[Dataset entries]

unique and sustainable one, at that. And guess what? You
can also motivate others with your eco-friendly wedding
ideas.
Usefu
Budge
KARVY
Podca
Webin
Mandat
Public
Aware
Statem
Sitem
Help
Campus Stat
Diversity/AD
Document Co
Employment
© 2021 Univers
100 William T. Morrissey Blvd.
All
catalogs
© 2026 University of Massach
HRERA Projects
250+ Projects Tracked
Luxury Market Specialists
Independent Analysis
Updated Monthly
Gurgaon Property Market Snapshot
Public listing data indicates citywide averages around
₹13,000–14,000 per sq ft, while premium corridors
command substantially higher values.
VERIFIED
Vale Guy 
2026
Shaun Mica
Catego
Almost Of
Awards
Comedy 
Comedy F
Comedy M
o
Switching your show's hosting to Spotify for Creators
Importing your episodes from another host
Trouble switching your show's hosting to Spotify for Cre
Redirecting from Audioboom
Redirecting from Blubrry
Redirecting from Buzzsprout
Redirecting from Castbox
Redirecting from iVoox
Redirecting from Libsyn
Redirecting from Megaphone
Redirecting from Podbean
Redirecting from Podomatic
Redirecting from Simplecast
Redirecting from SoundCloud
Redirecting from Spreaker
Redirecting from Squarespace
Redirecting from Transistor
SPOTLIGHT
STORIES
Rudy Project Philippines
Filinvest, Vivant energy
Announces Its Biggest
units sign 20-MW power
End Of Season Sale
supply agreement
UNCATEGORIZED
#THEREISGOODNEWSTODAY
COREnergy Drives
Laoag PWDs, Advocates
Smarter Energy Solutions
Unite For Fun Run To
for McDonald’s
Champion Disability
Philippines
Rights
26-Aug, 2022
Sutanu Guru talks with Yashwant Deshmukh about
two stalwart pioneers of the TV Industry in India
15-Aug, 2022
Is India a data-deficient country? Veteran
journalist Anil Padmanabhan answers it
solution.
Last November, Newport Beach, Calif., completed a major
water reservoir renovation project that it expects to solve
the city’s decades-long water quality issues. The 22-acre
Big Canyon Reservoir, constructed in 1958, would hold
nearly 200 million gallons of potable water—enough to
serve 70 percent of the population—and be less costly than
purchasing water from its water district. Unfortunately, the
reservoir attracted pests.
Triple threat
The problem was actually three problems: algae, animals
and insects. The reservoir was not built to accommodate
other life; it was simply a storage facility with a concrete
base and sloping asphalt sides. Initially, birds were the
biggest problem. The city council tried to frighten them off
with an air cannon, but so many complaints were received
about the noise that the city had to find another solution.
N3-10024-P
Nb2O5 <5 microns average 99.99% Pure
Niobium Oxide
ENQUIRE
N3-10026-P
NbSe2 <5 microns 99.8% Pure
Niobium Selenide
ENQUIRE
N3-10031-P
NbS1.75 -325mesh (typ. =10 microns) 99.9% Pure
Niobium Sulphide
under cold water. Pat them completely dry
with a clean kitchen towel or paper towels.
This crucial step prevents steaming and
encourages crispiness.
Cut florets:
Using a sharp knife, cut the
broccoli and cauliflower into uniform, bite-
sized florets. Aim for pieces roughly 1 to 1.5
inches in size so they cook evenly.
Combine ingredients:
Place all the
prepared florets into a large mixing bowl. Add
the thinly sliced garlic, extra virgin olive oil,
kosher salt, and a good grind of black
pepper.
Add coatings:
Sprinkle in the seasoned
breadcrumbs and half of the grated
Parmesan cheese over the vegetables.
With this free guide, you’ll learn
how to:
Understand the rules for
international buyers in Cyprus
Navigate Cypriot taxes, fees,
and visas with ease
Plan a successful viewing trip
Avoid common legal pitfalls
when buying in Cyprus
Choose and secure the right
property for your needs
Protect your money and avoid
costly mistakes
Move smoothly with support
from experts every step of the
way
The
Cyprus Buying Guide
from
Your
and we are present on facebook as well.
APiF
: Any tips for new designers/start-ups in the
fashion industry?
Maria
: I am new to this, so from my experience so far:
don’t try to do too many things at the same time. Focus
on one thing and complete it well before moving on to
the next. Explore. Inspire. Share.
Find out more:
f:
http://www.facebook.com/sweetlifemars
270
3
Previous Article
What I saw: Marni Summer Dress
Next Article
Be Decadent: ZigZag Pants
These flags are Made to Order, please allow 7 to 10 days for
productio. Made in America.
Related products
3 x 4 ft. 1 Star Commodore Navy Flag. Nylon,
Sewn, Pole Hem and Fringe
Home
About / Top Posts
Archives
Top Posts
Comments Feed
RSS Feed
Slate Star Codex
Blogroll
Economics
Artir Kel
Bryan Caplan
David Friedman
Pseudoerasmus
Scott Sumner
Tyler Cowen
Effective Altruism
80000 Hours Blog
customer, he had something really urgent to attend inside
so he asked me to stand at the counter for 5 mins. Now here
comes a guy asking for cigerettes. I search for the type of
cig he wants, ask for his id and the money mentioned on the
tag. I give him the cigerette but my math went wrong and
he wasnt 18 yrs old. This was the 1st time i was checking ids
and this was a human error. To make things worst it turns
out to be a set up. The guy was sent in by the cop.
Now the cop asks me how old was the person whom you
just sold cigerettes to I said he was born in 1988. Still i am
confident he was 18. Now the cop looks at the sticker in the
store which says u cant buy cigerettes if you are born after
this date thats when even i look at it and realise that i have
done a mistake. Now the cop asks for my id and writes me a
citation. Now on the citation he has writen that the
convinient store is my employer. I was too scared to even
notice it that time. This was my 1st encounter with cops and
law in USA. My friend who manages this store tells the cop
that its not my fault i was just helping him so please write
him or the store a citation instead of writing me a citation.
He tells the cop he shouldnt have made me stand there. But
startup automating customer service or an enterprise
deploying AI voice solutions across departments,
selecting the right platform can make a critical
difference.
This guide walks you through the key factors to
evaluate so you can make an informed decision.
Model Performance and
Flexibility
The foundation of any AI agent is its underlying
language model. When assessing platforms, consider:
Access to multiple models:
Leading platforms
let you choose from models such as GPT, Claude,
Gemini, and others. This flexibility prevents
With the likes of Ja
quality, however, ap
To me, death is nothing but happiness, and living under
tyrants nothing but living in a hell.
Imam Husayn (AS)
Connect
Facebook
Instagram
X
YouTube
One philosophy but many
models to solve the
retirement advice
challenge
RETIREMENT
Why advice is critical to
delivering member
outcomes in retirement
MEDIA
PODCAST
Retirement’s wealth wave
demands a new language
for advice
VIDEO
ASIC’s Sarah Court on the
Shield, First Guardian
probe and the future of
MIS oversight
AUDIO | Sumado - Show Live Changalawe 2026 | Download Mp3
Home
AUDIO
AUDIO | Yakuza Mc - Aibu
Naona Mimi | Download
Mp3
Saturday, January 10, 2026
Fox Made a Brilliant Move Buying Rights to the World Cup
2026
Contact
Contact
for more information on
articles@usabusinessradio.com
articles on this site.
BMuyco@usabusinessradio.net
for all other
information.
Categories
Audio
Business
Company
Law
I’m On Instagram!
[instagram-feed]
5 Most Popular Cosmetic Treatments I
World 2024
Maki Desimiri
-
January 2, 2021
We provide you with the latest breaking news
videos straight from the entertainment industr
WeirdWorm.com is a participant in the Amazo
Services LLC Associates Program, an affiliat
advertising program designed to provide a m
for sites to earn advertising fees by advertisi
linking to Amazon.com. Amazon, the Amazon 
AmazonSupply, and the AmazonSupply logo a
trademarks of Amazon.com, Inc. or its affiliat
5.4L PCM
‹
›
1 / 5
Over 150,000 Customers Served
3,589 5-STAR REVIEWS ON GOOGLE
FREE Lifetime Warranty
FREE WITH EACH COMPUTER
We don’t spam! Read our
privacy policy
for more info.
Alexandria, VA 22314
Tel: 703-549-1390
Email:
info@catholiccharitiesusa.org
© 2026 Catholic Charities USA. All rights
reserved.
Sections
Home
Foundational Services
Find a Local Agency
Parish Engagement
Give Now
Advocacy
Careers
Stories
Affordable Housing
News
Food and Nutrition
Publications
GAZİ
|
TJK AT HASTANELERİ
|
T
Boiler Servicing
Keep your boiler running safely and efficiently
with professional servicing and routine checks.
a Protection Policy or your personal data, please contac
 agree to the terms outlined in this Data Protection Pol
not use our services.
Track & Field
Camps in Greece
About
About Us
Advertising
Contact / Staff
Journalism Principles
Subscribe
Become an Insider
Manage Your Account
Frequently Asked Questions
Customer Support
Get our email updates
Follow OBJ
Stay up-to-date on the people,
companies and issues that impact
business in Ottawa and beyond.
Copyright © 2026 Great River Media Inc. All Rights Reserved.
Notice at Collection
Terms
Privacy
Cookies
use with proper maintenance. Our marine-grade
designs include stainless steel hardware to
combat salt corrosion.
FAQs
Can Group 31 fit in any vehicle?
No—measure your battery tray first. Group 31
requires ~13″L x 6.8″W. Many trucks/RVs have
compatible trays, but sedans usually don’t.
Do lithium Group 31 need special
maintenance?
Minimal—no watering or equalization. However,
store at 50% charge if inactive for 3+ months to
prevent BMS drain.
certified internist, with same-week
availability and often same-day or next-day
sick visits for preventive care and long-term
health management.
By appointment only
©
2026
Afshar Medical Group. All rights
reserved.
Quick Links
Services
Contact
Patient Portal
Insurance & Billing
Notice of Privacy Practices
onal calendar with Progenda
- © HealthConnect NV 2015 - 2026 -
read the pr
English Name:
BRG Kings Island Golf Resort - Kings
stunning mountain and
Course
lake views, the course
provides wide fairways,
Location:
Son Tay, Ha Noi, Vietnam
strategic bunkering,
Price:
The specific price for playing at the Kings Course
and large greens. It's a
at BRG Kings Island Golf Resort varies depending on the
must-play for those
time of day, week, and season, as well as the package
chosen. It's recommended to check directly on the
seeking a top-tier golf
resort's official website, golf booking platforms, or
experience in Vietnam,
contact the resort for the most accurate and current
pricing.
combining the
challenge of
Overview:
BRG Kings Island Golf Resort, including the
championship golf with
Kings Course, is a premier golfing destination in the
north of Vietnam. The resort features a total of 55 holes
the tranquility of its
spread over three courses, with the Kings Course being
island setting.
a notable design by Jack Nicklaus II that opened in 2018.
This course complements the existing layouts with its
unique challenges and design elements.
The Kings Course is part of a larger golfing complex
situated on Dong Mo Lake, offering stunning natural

_Work request_.
Reproduce the lines from the start of the records through the line containing "Redirecting from Squarespace", including that line.

_Result of the exercise_.
unique and sustainable one, at that. And guess what? You
can also motivate others with your eco-friendly wedding
ideas.
Usefu
Budge
KARVY
Podca
Webin
Mandat
Public
Aware
Statem
Sitem
Help
Campus Stat
Diversity/AD
Document Co
Employment
© 2021 Univers
100 William T. Morrissey Blvd.
All
catalogs
© 2026 University of Massach
HRERA Projects
250+ Projects Tracked
Luxury Market Specialists
Independent Analysis
Updated Monthly
Gurgaon Property Market Snapshot
Public listing data indicates citywide averages around
₹13,000–14,000 per sq ft, while premium corridors
command substantially higher values.
VERIFIED
Vale Guy 
2026
Shaun Mica
Catego
Almost Of
Awards
Comedy 
Comedy F
Comedy M
o
Switching your show's hosting to Spotify for Creators
Importing your episodes from another host
Trouble switching your show's hosting to Spotify for Cre
Redirecting from Audioboom
Redirecting from Blubrry
Redirecting from Buzzsprout
Redirecting from Castbox
Redirecting from iVoox
Redirecting from Libsyn
Redirecting from Megaphone
Redirecting from Podbean
Redirecting from Podomatic
Redirecting from Simplecast
Redirecting from SoundCloud
Redirecting from Spreaker
Redirecting from Squarespace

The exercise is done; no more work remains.